## [Things to do]
**A)** Copy out a passage from the episode summary, starting at "Kramer meets Jane, and" and ending at "the next stall.".
**B)** Answer these questions from the episode summary:
(i) What does Jerry make Jane chew to muffle her voice?
(ii) Where does Elaine admit that she only cares about Tony's looks?
(iii) What does Elaine steal from the bathroom?
**C)** List every paper product mentioned in the episode summary.

[[ Selected text, beginning ]]

Jane refuses to spare a napkin for Jerry while eating. Jerry urgently makes Jane chew too many pieces of gum to muffle her voice to Elaine; he claims that this makes Jane too eccentric for the double date. After Kramer and George sheepishly break the bad news, Elaine finds Tony's face heavily bandaged, and desperately probes whether he will suffer deformities. Elaine does not let George in to apologize, and Tony cuts him loose. Luckily for Jerry, the double date is called off.

Kramer meets Jane, and is sure that her voice is "Erica"'s. At Monk's, Elaine admits that she only cares about Tony's looks, but wonders if she can learn the true meaning of love after all. As Kramer waits for "Erica" to meet him in person, Jane arrives. Jerry jumps to conclusions, offending Jane, but Elaine recognizes Jane's voice when she refuses to spare any tissue. Elaine beats Jane to the bathroom and steals all the toilet paper, then triumphantly refuses Jane's begging from the next stall.

After extricating herself, Jane dumps Jerry and also Kramer—in "Erica"'s voice.

[[ Selected text, end ]]
[[ Dataset section, beginning ]]

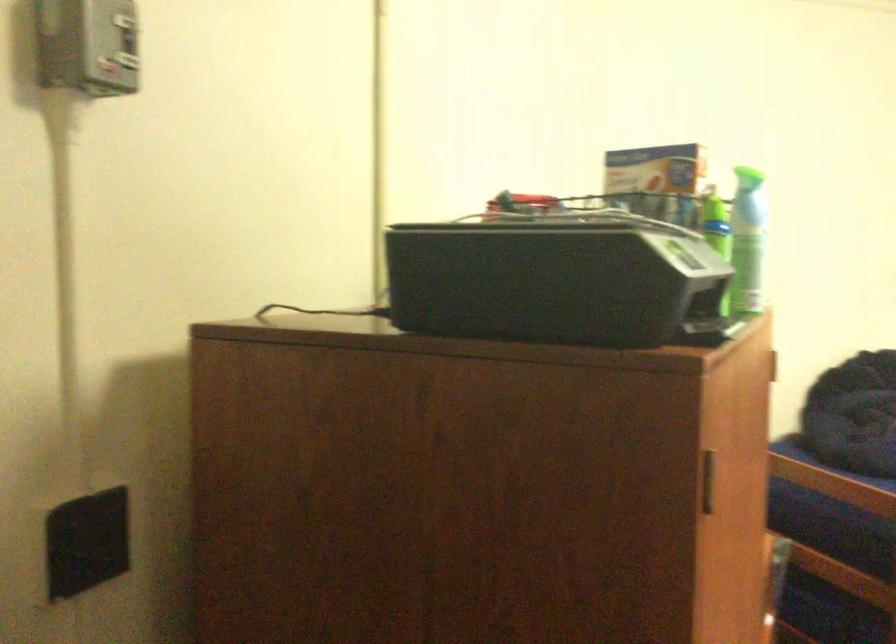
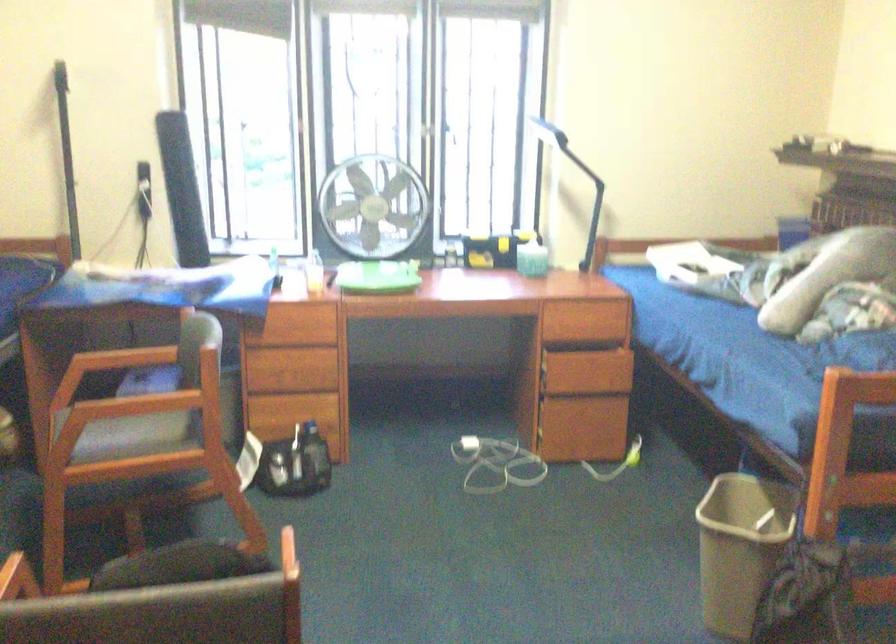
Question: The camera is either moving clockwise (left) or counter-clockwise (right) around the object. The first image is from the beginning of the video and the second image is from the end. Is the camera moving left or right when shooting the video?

[[ Dataset section, end ]]

## [Task solutions]
**A)**
Kramer meets Jane, and is sure that her voice is "Erica"'s. At Monk's, Elaine admits that she only cares about Tony's looks, but wonders if she can learn the true meaning of love after all. As Kramer waits for "Erica" to meet him in person, Jane arrives. Jerry jumps to conclusions, offending Jane, but Elaine recognizes Jane's voice when she refuses to spare any tissue. Elaine beats Jane to the bathroom and steals all the toilet paper, then triumphantly refuses Jane's begging from the next stall.

**B)**
(i) Too many pieces of gum.
(ii) At Monk's.
(iii) All the toilet paper.

**C)** Napkin, tissue, toilet paper.